Segment Start: SUPPLIED RECORDS
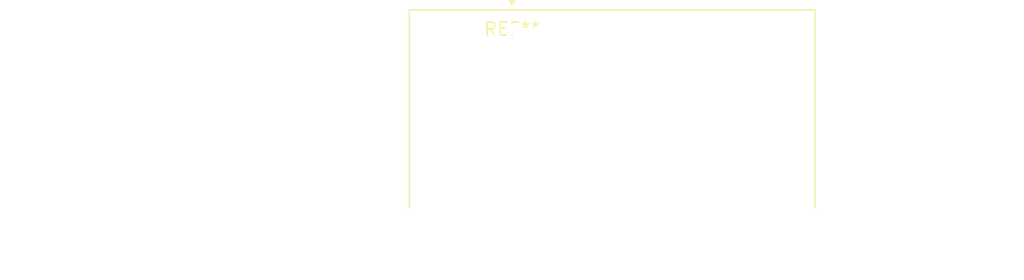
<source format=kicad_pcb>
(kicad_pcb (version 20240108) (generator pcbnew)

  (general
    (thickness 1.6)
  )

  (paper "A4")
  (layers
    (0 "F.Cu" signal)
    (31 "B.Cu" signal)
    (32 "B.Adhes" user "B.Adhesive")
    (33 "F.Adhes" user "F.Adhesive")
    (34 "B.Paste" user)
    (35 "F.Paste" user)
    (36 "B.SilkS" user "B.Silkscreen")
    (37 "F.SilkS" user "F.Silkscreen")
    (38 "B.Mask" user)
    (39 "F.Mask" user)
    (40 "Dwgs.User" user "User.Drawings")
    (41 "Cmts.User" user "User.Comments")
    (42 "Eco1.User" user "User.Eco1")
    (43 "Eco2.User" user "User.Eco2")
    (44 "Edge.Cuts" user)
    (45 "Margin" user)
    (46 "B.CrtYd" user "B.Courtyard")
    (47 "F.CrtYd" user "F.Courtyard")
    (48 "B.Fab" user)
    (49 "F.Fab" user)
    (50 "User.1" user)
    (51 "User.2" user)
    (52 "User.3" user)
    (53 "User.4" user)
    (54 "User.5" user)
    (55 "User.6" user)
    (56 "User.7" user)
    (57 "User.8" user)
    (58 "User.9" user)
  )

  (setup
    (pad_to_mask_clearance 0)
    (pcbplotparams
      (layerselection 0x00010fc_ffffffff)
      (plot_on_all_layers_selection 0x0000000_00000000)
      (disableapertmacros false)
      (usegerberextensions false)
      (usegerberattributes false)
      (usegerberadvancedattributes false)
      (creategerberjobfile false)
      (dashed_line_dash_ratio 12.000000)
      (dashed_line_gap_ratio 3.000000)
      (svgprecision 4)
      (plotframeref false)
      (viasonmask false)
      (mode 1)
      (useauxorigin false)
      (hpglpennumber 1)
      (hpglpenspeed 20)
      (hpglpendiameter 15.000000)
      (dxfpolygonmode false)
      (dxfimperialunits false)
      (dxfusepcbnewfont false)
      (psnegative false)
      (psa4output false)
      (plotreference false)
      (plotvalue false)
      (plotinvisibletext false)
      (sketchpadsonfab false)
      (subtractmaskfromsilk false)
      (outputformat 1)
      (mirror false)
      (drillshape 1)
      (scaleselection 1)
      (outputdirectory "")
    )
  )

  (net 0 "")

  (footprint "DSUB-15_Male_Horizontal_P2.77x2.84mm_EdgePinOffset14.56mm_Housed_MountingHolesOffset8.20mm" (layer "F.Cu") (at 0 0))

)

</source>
Segment End: SUPPLIED RECORDS
Segment Start: SUPPLIED RECORDS
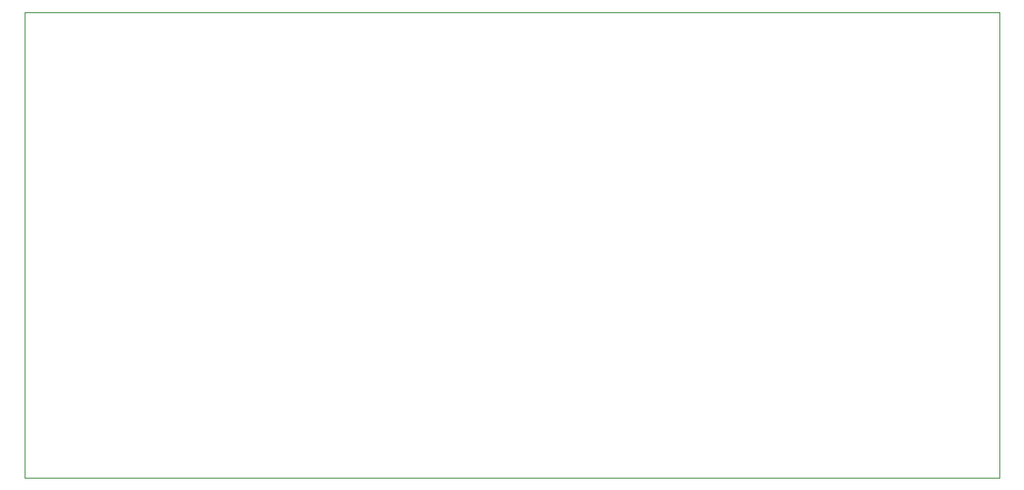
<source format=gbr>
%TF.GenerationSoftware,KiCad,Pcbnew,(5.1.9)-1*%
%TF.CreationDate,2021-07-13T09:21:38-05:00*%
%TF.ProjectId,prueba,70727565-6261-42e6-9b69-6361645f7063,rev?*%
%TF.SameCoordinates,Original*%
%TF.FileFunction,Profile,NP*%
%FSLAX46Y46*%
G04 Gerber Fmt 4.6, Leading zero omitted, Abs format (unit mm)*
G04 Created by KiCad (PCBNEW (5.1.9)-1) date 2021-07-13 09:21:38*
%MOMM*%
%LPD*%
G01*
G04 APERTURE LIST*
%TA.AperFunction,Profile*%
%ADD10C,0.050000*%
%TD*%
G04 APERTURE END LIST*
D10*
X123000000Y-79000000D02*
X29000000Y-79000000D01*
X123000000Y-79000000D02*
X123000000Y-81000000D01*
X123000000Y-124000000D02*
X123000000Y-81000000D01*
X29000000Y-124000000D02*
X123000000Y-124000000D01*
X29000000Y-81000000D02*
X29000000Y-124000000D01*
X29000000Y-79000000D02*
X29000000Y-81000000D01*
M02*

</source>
Segment End: SUPPLIED RECORDS
**WHAT THE EXERCISE ASKS**: Find every line in the records that holds the word "Profile", then state the count alone.

**REPLY**: 2